**ACTIVITY:**
Gather, from the data below, each line in which the word "then" occurs.

**SOURCE DATA:**
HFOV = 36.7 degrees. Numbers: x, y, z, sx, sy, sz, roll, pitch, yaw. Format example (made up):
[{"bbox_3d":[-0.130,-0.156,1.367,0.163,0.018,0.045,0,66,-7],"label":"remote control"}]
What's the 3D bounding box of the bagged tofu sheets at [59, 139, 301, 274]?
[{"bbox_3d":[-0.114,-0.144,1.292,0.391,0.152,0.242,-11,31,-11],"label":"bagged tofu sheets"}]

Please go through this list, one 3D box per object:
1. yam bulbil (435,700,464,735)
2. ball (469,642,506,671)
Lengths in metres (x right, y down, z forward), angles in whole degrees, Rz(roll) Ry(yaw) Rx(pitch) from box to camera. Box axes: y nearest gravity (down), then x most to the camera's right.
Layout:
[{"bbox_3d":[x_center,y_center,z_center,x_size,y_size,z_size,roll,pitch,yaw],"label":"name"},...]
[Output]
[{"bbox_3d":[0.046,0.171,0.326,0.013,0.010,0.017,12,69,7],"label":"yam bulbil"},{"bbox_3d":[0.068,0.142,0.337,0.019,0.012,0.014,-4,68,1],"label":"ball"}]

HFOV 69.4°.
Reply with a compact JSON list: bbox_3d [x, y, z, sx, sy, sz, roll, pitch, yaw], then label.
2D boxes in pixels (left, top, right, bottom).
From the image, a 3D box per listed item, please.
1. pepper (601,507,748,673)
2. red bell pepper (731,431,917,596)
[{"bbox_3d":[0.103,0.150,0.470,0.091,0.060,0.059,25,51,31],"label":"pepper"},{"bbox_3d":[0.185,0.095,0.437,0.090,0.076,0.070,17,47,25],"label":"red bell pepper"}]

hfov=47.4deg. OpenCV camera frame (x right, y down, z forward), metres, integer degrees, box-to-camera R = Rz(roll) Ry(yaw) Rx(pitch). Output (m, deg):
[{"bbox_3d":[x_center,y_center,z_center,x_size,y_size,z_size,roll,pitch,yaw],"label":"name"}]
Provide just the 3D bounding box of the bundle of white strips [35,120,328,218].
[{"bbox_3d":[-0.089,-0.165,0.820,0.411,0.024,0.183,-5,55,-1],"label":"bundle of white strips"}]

--

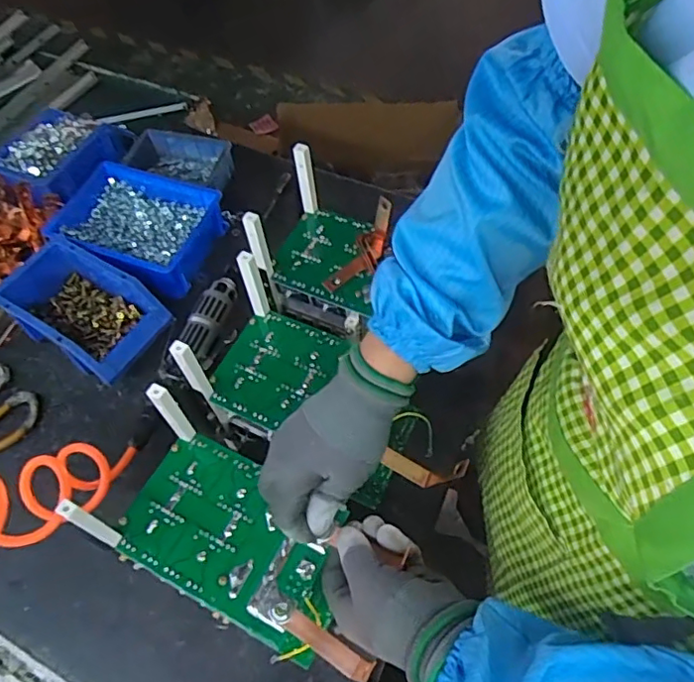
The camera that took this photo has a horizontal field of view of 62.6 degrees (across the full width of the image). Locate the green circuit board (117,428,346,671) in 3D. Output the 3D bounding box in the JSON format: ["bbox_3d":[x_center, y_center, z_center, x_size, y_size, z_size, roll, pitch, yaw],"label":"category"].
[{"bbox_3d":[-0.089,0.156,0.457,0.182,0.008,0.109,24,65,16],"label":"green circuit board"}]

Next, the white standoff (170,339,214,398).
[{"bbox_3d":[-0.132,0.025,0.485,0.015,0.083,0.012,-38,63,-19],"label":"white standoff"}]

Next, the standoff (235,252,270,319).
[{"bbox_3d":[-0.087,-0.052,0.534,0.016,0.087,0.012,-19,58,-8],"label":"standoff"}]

* * *

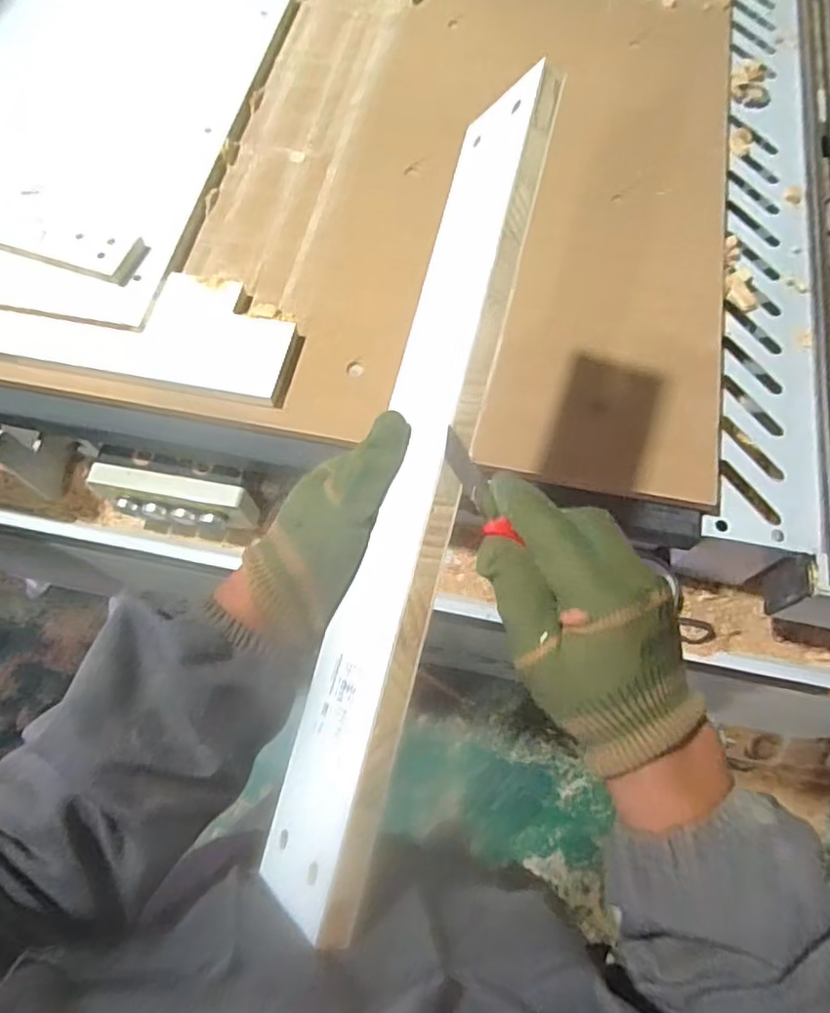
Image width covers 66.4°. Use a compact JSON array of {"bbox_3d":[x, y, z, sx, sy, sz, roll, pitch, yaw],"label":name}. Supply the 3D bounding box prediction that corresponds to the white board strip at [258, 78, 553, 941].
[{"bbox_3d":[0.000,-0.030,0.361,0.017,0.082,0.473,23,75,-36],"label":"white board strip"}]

**EXERCISE RESULT:**
Lengths in metres (x right, y down, z forward), angles in whole degrees, Rz(roll) Ry(yaw) Rx(pitch) from box to camera. Box axes: y nearest gravity (down), then x most to the camera's right.
Reply with a compact JSON list: bbox_3d [x, y, z, sx, sy, sz, roll, pitch, yaw], then label.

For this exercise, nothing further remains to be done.